La idea de preparar mi huida me calmó. Hice mentalmente el plano del lugar y traté de reconstruir de memoria la carretera por donde vinimos. Estaba segura de haber recorrido un trayecto casi en línea recta hacia el sur. Habría que caminar mucho, pero se podía lograr.

Fui a acostarme, finalmente, vestida, incapaz de cerrar los ojos. Debían de ser las nueve de la noche cuando los oí en la lejanía. Helicópteros, eran muchos, y se acercaban rápidamente hacia nosotros. En un segundo, el campamento entró en un frenesí. Los enfermos saltaron de sus camas, se pusieron los morrales a la espalda y salieron corriendo. Se oían los gritos de las órdenes en la oscuridad, la agitación era total. «¡Que apaguen las luces, hijueputa!». Era Sonia que vociferaba con voz de hombre. Aparecieron Ana e Isabel, arrancaron el mosquitero de un jalón y nos sacaron de la cama: «¡Cojan todo lo que puedan! ¡Nos vamos ya mismo! ¡Es la aviación!».

Mi cerebro se puso en estado de alerta. Oía las voces histéricas a mi alrededor y empecé a funcionar en automático: ponerme los zapatos, enrollar la ropa y ponerla en la bolsa, agarrar el morral, verificar que nada se quedaba, caminar. Mi corazón latía lentamente, como cuando buceaba. El eco del mundo exterior me llegaba de la misma manera, como filtrado por una inmensa pared de agua. Ana seguía gritando y empujándome. Una fila india de guerrilleros ya se adentraba por un sendero desconocido. Cuando me volteé, Ana ya había enrollado el colchón y lo tenía debajo del brazo. Debajo del otro tenía el mosquitero, enrollado también como un embutido. Además, llevaba su enorme morral, que la obligaba a inclinarse hacia adelante por el peso. «¡Qué vida de perros!», murmuré, más irritada que otra cosa. No tenía miedo. Su afán no era asunto mío.

■ Datos de entrada ■
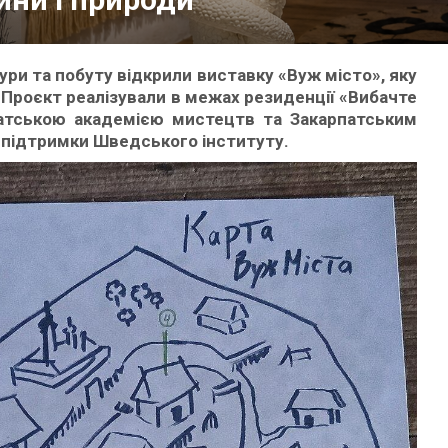
ури та побуту відкрили виставку «Вуж місто», яку
 Проєкт реалізували в межах резиденції «Вибачте
патською академією мистецтв та Закарпатським
а підтримки Шведського інституту.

■ Completa lo siguiente ■
a – En el relato del ataque al campamento, ¿qué cargaba Ana debajo de cada brazo?
b – Prosigue el relato del ataque al campamento a partir de su última oración.
Las líneas son un material aparte del texto.

■ Respuestas ■
a – Debajo de un brazo llevaba el colchón enrollado y debajo del otro el mosquitero, también enrollado.

b –
A unos cien metros del campamento, dieron la orden de detenernos. La luz de la luna era suficiente para distinguir la cara de quienes me rodeaban. Los guerrilleros estaban sentados en el suelo, apoyándose en los morrales. Algunos habían sacado plásticos y se habían tapado con ellos.

—¿Cuánto tiempo nos vamos a quedar aquí? —le dije en voz baja a Isabel. El ruido de los helicópteros seguía presente, pero me parecía que ya no se aproximaban más.

—No sé. Hay que esperar las instrucciones de Sonia. Tal vez nos toque caminar varios días…

—¿Caminar varios días?

—Se me quedaron las botas en el campamento —se me ocurrió decir, con la esperanza de dar un motivo para regresar al campamento.

—No, yo las traje.

Me las mostró. Las tenía dobladas entre una bolsa que usaba como cojín.

—Debería ponérselas. No va a poder caminar en el monte sin ellas.

—¿El monte? ¿Vamos para el monte?

¡Eso alteraba todos mis cálculos! Había previsto que íbamos hacia el sur. Luego, nos encontraríamos con la Amazonia. El monte, la cordillera, eso quería decir que íbamos hacia el norte, en la misma dirección de Bogotá. La barrera natural de los Andes era prácticamente infranqueable a pie. Simón Bolívar lo había logrado, ¡pero había sido toda una hazaña!

Mi pregunta le pareció sospechosa, como si yo quisiera tenderle una trampa para sacarle información secreta. Isabel me miró con desconfianza.

—Sí ¡Al monte, a la selva!

Los guerrilleros llamaban «monte» la selva, la jungla, la espesura. Era curioso: una de las acepciones originales de «monte» era precisamente esa; para mí «monte» era la cordillera. Ellos utilizaban ambos sentidos indistintamente. Su manera de hablar se prestaba a confusión. Yo comenzaba a aprenderla, como si fuera una lengua extranjera, tratando de memorizar los significados ambiguos. Comprendí que íbamos caminando hacia la planicie, pero mi mente se fue para otro lado.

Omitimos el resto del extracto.